Sappiamo bene che quella è la parte peggiore della storia contemporanea del nostro Stato. Sappiamo che i rapporti tra politica, istituzioni e mafia furono per decenni un ibrido di poteri coagulati, forse, contro la minaccia dell’invasione comunista. Sappiamo che il potere mafioso non si è spento ancora e anche la morte di quasi tutti i suoi protagonisti non spegne i “cercatori della verità”. Tutto per arrivare alla condanna, alla sentenza.

Eppure nessuno pare aver colto la natura implicitamente fallimentare della strategia di attacco. Quella mafia agricola e violenta, rozza nei modi e feroce nelle esecuzioni, capace e spregiudicata, è il passato. E mentre noi inseguiamo quei fantasmi, la mafia nuova, fatta di denari messi in fondi di investimento, banche soggiogate, interi Paesi finanziati, prospera. Governa i traffici della droga mondiale, utilizza i denari per incidere e farsi plutocratica. Pizzo, armi e spaccio quotidiano sono il passato, praticato da accoliti di basso livello. Appalti e lavori pubblici ormai sono gestiti con le truffe sul PNRR e sui fondi europei spostati ad esempio in Slovenia o Moldavia, per poi essere trasformati in cripto e riapparire in Lettonia o nei Paesi del Golfo, dove spuntano società di investimento iper-liquide che poi acquistano aziende, ville e terreni ovunque.
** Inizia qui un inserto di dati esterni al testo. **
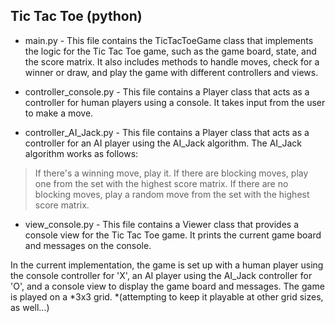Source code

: ## Tic Tac Toe (python)

 - main.py - This file contains the TicTacToeGame class that implements the logic for the Tic Tac Toe game, such as the game board, state, and the score matrix. It also includes methods to handle moves, check for a winner or draw, and play the game with different controllers and views.

 - controller_console.py - This file contains a Player class that acts as a controller for human players using a console. It takes input from the user to make a move.

 - controller_AI_Jack.py - This file contains a Player class that acts as a controller for an AI player using the AI_Jack algorithm. The AI_Jack algorithm works as follows:

> If there's a winning move, play it.
> If there are blocking moves, play one from the set with the highest score matrix.
> If there are no blocking moves, play a random move from the set with the highest score matrix.

 - view_console.py - This file contains a Viewer class that provides a console view for the Tic Tac Toe game. It prints the current game board and messages on the console.

In the current implementation, the game is set up with a human player using the console controller for 'X', an AI player using the AI_Jack controller for 'O', and a console view to display the game board and messages. The game is played on a *3x3 grid. *(attempting to keep it playable at other grid sizes, as well...)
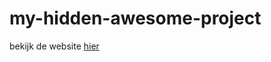 # my-hidden-awesome-project
bekijk de website [hier](https://ruben-smeets.github.io/my-hidden-awesome-project/)
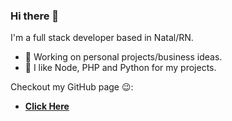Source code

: ### Hi there 👋

<!--
**juniordnts/juniordnts** is a ✨ _special_ ✨ repository because its `README.md` (this file) appears on your GitHub profile.
-->

I'm a full stack developer based in Natal/RN.

- 🔭 Working on personal projects/business ideas.
- 🐚 I like Node, PHP and Python for my projects.


Checkout my GitHub page 😉:

- [**Click Here**][githubpage] 

[githubpage]: https://juniordnts.github.io/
Ma il tema, per troppi inquirenti, resta ancora il biennio 1992-1994. Omaggio a Falcone e Borsellino e tanti uomini morti per il valore della lotta a quei criminali. Ma Falcone istruì un processo per mandare in galera centinaia di mafiosi attivi pochi anni prima, seguiva i denari, braccava i mafiosi ovunque nel mondo e dava la linea per distruggere le loro ricchezze. Non inseguiva Lucky Luciano né i responsabili di Portella della Ginestra. Eradicava un male attuale conoscendone la storia anche senza avere in mano le sentenze. Isolato dai colleghi, lui, Falcone, scappò a Roma per fare il suo mestiere che non era di storico ma di uomo del fare, uomo di concretezza. Non spese anni per sapere chi avesse avvelenato in cella, su ordine di chi, il boss Giuliano. Si mise a vedere estratti conto e quote societarie.
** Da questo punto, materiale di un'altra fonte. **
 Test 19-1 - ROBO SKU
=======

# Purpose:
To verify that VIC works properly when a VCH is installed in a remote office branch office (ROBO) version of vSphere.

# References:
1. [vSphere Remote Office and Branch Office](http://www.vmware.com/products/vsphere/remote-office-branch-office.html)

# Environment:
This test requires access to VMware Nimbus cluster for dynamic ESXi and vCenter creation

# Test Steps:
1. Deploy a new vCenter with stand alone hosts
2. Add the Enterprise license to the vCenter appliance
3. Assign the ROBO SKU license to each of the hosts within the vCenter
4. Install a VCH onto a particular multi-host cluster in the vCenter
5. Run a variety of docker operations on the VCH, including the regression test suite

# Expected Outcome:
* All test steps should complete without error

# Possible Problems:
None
Perciò, a che serve indagare Mori? Non al processo, che mai si celebrerà. Non alle indagini, che nel fumo denso delle voci di questi decenni si appoggiano su dichiarazioni antiche o fatti antichi. Indagare Mori non serve a distruggere la mafia che impera oggi. Serve a qualcuno per dire che la Storia la scrive lui o che, quantomeno, potrà dire di averci provato. Ma non serve indagarlo per sapere cosa accadde. I fatti li ha ammessi e spigati. Lo Stato in ginocchio, la paura ovunque, il tentativo di fregare i mafiosi a modo suo. Sui fatti di allora si può aggiungere altro, certo. Ma sui fatti di oggi, sulle mastodontiche ricchezze illecite che ogni anno la mafia gestisce, a che punto siamo? Forse a niente. Perché ci piace più studiarla e processarla, la Storia, che farla.